Work order:
Whenever a line in the data below includes the string "elbow", copy it out.

Top of Provided data

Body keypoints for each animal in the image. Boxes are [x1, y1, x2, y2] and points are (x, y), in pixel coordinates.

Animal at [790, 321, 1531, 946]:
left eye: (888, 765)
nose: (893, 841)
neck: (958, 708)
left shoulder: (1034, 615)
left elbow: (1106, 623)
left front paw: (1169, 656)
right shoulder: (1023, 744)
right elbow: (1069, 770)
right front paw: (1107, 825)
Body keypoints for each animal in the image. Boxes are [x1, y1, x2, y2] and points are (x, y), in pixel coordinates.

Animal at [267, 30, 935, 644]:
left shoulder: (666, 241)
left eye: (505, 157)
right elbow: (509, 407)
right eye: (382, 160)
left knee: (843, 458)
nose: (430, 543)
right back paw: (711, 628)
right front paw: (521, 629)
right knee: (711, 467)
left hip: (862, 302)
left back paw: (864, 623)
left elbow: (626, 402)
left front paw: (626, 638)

Bottom of Provided data
Top of Provided data

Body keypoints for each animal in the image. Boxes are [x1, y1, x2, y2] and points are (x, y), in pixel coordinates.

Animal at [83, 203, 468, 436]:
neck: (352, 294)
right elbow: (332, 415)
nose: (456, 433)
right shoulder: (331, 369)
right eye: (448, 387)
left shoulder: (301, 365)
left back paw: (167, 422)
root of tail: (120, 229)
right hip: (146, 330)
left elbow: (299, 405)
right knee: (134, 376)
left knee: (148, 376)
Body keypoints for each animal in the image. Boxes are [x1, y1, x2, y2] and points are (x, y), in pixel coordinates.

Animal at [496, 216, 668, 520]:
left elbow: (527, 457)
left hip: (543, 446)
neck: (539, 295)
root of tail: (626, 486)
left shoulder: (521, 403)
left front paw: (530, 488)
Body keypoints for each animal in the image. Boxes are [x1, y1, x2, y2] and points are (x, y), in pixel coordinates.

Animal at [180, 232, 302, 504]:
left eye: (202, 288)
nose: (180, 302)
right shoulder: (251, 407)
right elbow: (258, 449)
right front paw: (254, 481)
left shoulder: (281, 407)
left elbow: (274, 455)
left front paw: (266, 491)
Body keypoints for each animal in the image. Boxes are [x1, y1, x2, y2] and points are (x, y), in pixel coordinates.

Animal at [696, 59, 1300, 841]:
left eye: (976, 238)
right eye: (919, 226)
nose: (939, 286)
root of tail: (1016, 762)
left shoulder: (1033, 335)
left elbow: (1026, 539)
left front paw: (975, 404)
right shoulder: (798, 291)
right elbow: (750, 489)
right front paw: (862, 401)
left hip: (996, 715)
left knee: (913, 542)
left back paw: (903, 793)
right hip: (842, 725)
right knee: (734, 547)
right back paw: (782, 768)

Bottom of Provided data

Written solution:
left elbow: (1106, 623)
right elbow: (1069, 770)
right elbow: (509, 407)
left elbow: (626, 402)
right elbow: (332, 415)
left elbow: (299, 405)
left elbow: (527, 457)
right elbow: (258, 449)
left elbow: (274, 455)
left elbow: (1026, 539)
right elbow: (750, 489)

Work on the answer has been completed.